The time they spent at Whitfield was good for all of them. William learned to get around more easily in his wheelchair, and Sarah got a much-needed rest for the first time in a long time. Phillip adored being there, and it gave him the time he needed to get to know his father.
He talked to him about Lizzie once, and it was obvious that talking about her at all was painful to him.
“She was very beautiful,” he said softly, looking into the distance. “And when she got sick, Mommy couldn’t get any medicine for her, so she died.” There was the merest hint of reproach in his voice, which William noticed, but didn’t understand. Was it possible that he blamed her for the child’s death? But that seemed so unlikely that he didn’t dare broach the subject to him. Surely he knew that his mother would have done everything she could for her… or did he know that? William wondered.

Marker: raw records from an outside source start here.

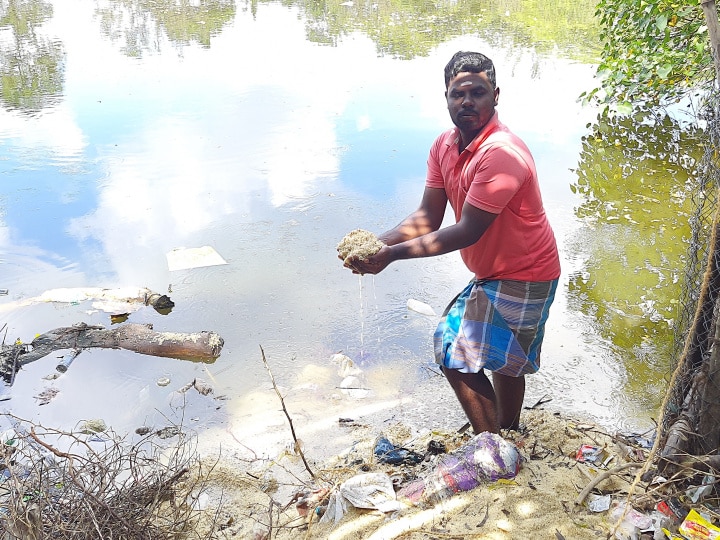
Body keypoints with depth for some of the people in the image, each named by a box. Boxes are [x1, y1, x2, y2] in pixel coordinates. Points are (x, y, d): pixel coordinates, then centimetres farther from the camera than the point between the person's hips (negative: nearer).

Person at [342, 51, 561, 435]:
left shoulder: (502, 154, -30)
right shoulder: (444, 146, -2)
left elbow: (467, 232, -30)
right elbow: (428, 216, -5)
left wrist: (393, 254, -31)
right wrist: (376, 244, -22)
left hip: (520, 280, -9)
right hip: (496, 273, 9)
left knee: (456, 355, -7)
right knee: (505, 357, 24)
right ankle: (508, 433, 48)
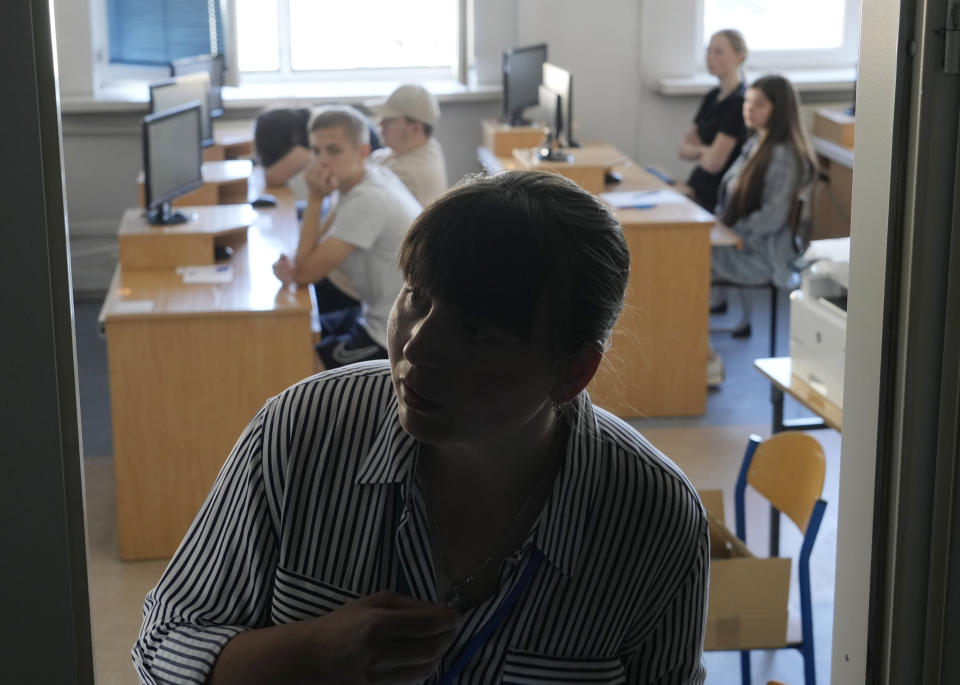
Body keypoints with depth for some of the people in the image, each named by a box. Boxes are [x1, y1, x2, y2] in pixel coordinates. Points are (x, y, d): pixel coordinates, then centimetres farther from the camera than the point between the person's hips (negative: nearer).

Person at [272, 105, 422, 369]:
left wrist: (315, 198, -20)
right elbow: (318, 246, 8)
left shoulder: (367, 201, -27)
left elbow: (307, 272, -21)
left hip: (393, 342, -9)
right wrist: (290, 265, -14)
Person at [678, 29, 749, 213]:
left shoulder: (739, 102, -15)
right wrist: (704, 150, -9)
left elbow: (713, 163, -19)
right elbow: (682, 149, 12)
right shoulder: (712, 97, 13)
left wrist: (697, 151, 3)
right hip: (698, 193, 8)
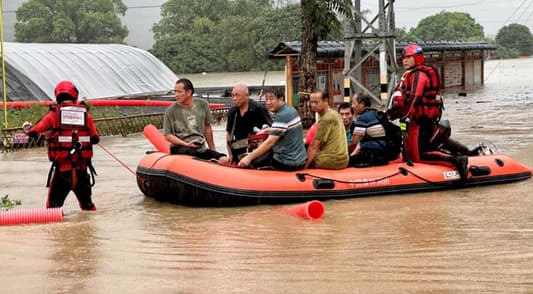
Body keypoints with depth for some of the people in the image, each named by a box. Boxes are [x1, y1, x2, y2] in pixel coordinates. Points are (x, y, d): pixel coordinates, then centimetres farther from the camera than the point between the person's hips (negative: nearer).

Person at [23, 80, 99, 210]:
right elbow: (95, 139, 6)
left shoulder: (54, 114, -2)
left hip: (62, 168, -2)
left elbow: (33, 132, -1)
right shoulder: (85, 113, 4)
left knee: (54, 205, 4)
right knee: (87, 204, 18)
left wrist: (27, 128, 21)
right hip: (82, 168, 2)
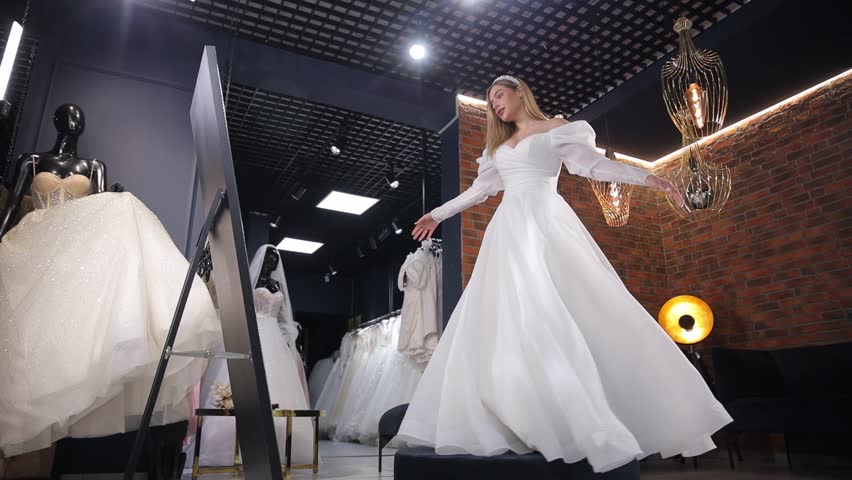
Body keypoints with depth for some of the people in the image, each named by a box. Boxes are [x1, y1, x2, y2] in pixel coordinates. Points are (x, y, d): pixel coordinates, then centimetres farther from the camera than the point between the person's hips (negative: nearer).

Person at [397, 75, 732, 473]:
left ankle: (594, 428, -13)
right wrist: (438, 214, 31)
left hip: (546, 224, -5)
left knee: (570, 310, -16)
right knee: (508, 320, -7)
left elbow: (591, 164, 3)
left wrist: (645, 176, -9)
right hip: (510, 231, 5)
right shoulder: (498, 146, 26)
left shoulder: (555, 128, 11)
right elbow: (479, 189, 29)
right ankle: (533, 425, -6)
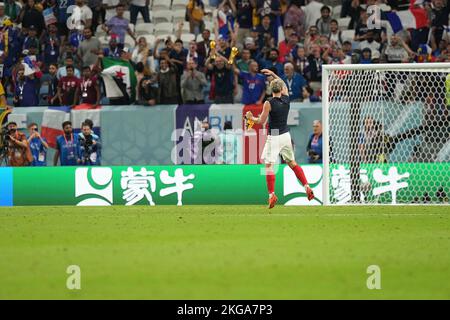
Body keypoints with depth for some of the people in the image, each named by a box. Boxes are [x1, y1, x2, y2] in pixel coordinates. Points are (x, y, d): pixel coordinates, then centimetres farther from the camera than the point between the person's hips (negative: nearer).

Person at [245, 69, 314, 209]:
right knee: (292, 162, 17)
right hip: (286, 135, 6)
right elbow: (285, 86, 24)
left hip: (274, 136, -6)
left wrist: (251, 118, 10)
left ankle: (272, 194, -15)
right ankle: (307, 187, 10)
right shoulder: (286, 99, 2)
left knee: (269, 165, -4)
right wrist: (273, 74, 31)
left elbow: (261, 121, -8)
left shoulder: (269, 103, -14)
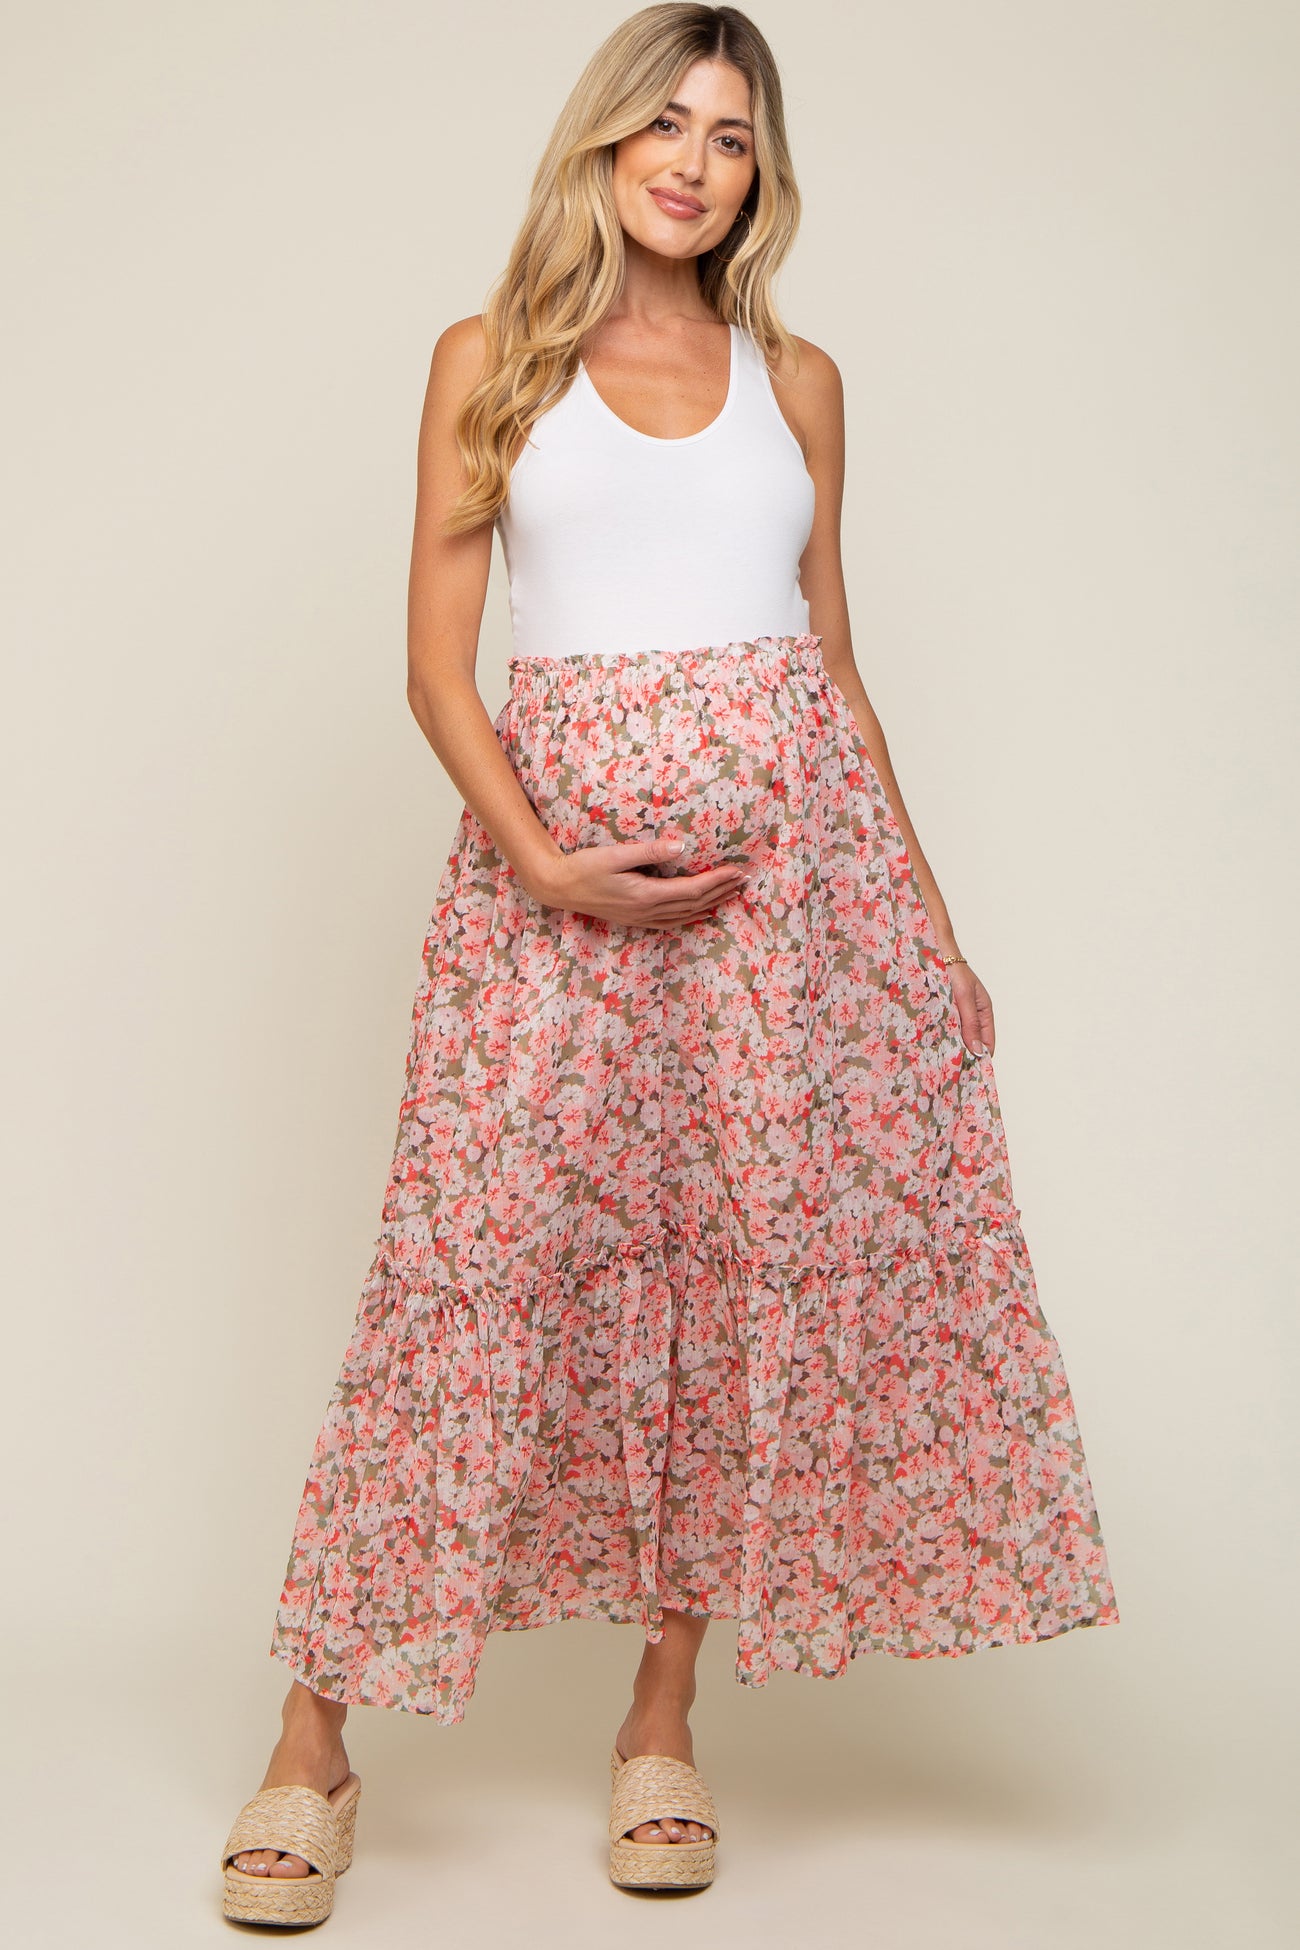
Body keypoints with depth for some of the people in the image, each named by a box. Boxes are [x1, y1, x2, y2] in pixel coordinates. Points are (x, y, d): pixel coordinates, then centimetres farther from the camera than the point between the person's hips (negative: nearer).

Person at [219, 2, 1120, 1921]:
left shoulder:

Phillip talked about Joachim sometimes too. He didn’t say much, but it was easy to sense that the child had liked him. And whatever his nationality, William was grateful for the man’s kindness to his children. Sarah never spoke of him, but when William asked her, she said. He was a kind man and a decent person. They celebrated William’s mother’s ninetieth birthday that year. She was remarkable, and especially now, with William back, she was better than ever.